Instructions for the task – Retype only what runs from the beginning of the data through the line with "38: (400, 411)"; please omit the pictures and keep every line exact.

Data for processing –

□ □ □ □

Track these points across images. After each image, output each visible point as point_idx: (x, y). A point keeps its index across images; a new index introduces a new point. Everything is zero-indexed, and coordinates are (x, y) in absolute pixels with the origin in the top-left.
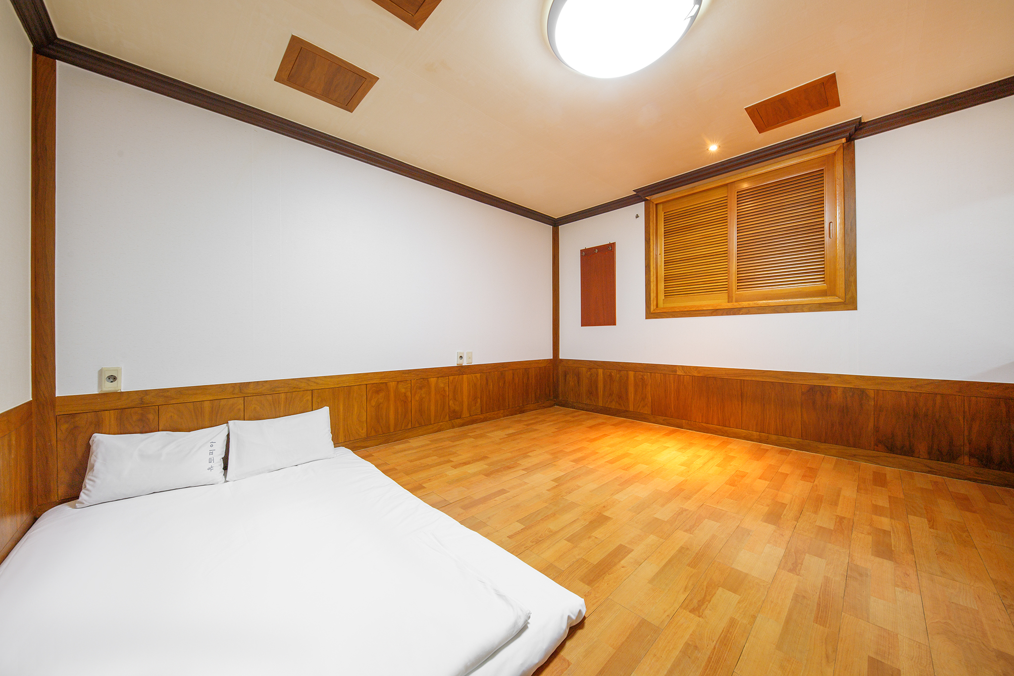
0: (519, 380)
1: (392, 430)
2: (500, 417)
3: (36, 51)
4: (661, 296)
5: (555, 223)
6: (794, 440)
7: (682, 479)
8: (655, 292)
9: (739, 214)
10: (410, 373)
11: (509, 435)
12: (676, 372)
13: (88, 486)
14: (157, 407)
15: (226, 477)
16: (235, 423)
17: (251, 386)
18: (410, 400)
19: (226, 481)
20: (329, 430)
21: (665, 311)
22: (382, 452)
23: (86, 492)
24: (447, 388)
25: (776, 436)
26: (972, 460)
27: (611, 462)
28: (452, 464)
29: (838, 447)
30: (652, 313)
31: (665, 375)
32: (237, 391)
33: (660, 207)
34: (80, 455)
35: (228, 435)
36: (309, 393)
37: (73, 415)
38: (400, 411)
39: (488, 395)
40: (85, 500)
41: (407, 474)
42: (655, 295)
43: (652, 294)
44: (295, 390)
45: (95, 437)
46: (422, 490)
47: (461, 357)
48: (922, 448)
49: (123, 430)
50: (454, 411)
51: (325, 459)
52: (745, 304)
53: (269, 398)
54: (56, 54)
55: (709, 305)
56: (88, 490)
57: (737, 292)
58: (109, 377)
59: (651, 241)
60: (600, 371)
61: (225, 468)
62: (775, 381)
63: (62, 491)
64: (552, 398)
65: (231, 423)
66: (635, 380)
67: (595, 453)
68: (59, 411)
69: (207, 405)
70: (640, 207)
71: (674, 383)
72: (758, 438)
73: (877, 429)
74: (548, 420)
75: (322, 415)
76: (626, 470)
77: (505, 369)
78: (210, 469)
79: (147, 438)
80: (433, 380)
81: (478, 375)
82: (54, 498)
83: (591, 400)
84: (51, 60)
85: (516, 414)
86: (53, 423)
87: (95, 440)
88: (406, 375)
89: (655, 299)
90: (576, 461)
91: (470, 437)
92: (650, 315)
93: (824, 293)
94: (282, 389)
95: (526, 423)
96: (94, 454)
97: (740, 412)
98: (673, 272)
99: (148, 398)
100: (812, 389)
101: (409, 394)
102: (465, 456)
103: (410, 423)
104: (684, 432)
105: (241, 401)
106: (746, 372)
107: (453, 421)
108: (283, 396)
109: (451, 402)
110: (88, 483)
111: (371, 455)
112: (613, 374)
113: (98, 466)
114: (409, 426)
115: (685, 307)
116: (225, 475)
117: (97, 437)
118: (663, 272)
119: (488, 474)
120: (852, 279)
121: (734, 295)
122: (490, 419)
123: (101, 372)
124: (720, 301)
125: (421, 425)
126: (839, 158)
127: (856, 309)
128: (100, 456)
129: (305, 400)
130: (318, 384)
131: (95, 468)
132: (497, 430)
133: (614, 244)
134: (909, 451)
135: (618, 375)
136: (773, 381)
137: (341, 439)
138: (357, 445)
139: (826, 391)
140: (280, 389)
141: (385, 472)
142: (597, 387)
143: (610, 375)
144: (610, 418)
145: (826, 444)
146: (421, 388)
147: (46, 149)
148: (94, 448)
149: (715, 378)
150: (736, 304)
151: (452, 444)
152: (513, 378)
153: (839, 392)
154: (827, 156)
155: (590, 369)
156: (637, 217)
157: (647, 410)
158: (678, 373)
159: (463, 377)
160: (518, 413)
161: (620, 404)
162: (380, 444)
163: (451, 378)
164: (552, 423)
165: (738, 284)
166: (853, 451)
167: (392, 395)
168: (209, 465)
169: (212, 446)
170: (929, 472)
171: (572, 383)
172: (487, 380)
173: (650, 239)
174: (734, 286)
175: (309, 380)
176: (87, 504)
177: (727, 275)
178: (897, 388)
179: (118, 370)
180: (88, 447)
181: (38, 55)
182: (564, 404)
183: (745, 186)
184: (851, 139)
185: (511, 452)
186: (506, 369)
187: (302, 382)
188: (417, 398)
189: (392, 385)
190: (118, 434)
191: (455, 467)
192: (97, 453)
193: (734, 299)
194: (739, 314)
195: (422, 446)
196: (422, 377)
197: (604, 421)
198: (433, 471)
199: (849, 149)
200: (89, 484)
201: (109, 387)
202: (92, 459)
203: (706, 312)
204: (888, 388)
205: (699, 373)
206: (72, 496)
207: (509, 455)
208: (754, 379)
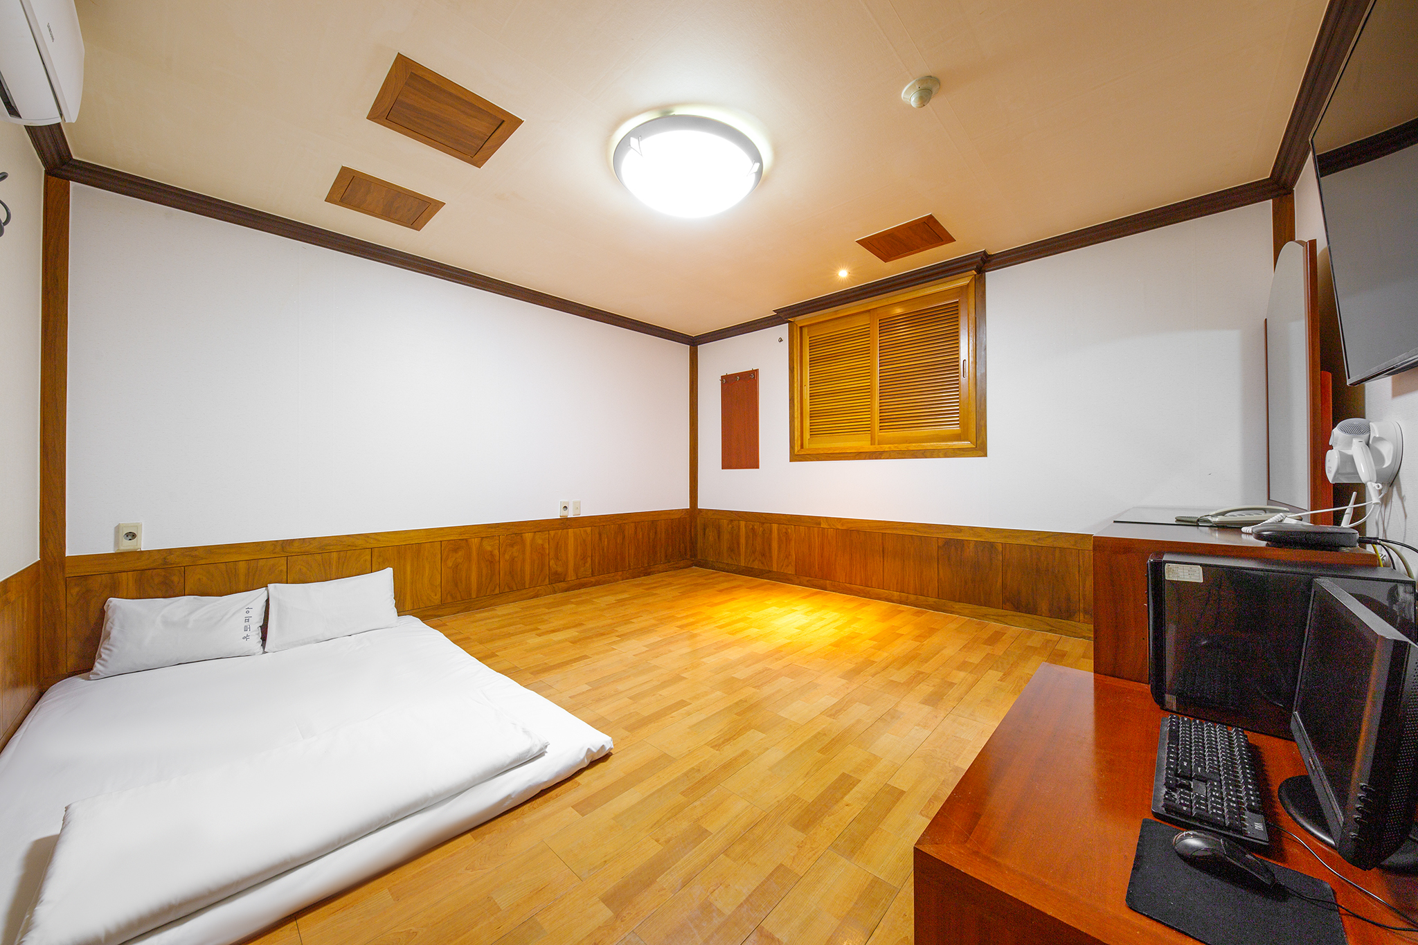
0: (643, 535)
1: (474, 596)
2: (618, 580)
3: (49, 173)
4: (807, 435)
5: (694, 343)
6: (931, 600)
7: (789, 641)
8: (799, 430)
9: (881, 345)
10: (498, 527)
11: (620, 601)
12: (820, 524)
13: (103, 656)
14: (183, 568)
15: (264, 648)
16: (275, 587)
17: (296, 544)
18: (497, 558)
19: (265, 652)
20: (391, 595)
21: (809, 452)
22: (458, 622)
23: (102, 662)
24: (546, 546)
25: (915, 596)
26: (1086, 616)
27: (721, 627)
28: (538, 632)
29: (971, 606)
30: (798, 455)
31: (809, 528)
32: (278, 548)
33: (805, 331)
34: (93, 621)
35: (267, 601)
36: (368, 552)
37: (85, 577)
38: (484, 571)
39: (601, 553)
40: (100, 671)
41: (481, 643)
42: (799, 434)
43: (796, 433)
44: (350, 548)
45: (111, 602)
46: (496, 658)
47: (565, 507)
48: (1044, 606)
49: (142, 594)
50: (556, 573)
51: (386, 628)
52: (886, 447)
53: (318, 557)
54: (69, 174)
55: (852, 448)
56: (103, 660)
57: (879, 434)
58: (127, 535)
59: (795, 370)
60: (743, 523)
61: (264, 638)
62: (914, 534)
63: (71, 661)
64: (688, 557)
65: (271, 586)
66: (779, 534)
67: (710, 618)
68: (70, 572)
69: (242, 566)
70: (783, 330)
71: (818, 537)
72: (899, 598)
73: (1004, 586)
74: (675, 583)
75: (385, 578)
76: (732, 634)
77: (624, 522)
78: (246, 638)
79: (170, 604)
80: (528, 536)
81: (589, 529)
82: (63, 670)
83: (732, 558)
84: (62, 182)
85: (639, 577)
86: (61, 588)
87: (111, 605)
88: (493, 530)
89: (799, 438)
90: (681, 627)
91: (572, 603)
92: (794, 457)
93: (958, 437)
94: (334, 547)
95: (647, 587)
96: (110, 620)
97: (881, 569)
98: (819, 407)
99: (172, 558)
100: (948, 542)
101: (496, 552)
102: (556, 623)
103: (498, 587)
104: (826, 594)
105: (283, 561)
106: (887, 525)
107: (554, 585)
108: (335, 555)
109: (552, 563)
110: (103, 652)
111: (444, 625)
112: (756, 527)
113: (114, 633)
114: (497, 591)
115: (829, 449)
116: (263, 645)
117: (113, 602)
118: (809, 407)
119: (574, 642)
120: (982, 423)
121: (876, 436)
122: (604, 583)
123: (117, 529)
124: (863, 443)
125: (511, 590)
126: (972, 290)
127: (986, 455)
128: (117, 623)
129: (362, 560)
130: (379, 541)
131: (111, 635)
132: (608, 595)
133: (757, 370)
134: (1031, 609)
135: (761, 529)
136: (912, 534)
137: (408, 606)
138: (427, 613)
139: (960, 544)
140: (331, 547)
141: (455, 642)
142: (738, 544)
143: (753, 529)
144: (751, 580)
145: (961, 604)
146: (512, 545)
147: (57, 280)
148: (109, 613)
149: (858, 531)
150: (877, 446)
151: (547, 611)
152: (636, 532)
153: (972, 546)
154: (961, 287)
155: (732, 520)
156: (781, 340)
157: (791, 570)
158: (822, 526)
159: (568, 533)
160: (642, 575)
161: (763, 563)
162: (458, 612)
163: (552, 533)
164: (677, 587)
165: (881, 425)
166: (985, 610)
167: (474, 554)
168: (245, 634)
169: (248, 612)
170: (1050, 631)
171: (711, 539)
172: (600, 535)
173: (794, 368)
174: (877, 425)
175: (368, 537)
176: (102, 675)
177: (869, 413)
178: (1022, 541)
179: (138, 526)
180: (103, 613)
181: (49, 177)
182: (703, 564)
183: (898, 311)
184: (981, 271)
185: (612, 619)
186: (626, 521)
187: (358, 539)
188: (507, 557)
189: (475, 542)
190: (137, 599)
191: (539, 635)
192: (113, 620)
193: (877, 442)
194: (881, 459)
195: (509, 614)
196: (513, 532)
197: (741, 583)
198: (514, 639)
199: (980, 283)
200: (105, 654)
201: (127, 545)
202: (108, 626)
203: (850, 455)
204: (1015, 542)
205: (842, 525)
206: (85, 667)
207: (610, 621)
208: (894, 532)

□ □ □ □

Expected answer –
Track these points across images. After each image, output each visible point as point_idx: (x, y). A point keeps its index across images; a new index introduces a new point. Everything is zero-indexed, and coordinates are (x, y) in absolute pixels with the origin in the top-left.
0: (519, 380)
1: (392, 430)
2: (500, 417)
3: (36, 51)
4: (661, 296)
5: (555, 223)
6: (794, 440)
7: (682, 479)
8: (655, 292)
9: (739, 214)
10: (410, 373)
11: (509, 435)
12: (676, 372)
13: (88, 486)
14: (157, 407)
15: (226, 477)
16: (235, 423)
17: (251, 386)
18: (410, 400)
19: (226, 481)
20: (329, 430)
21: (665, 311)
22: (382, 452)
23: (86, 492)
24: (447, 388)
25: (776, 436)
26: (972, 460)
27: (611, 462)
28: (452, 464)
29: (838, 447)
30: (652, 313)
31: (665, 375)
32: (237, 391)
33: (660, 207)
34: (80, 455)
35: (228, 435)
36: (309, 393)
37: (73, 415)
38: (400, 411)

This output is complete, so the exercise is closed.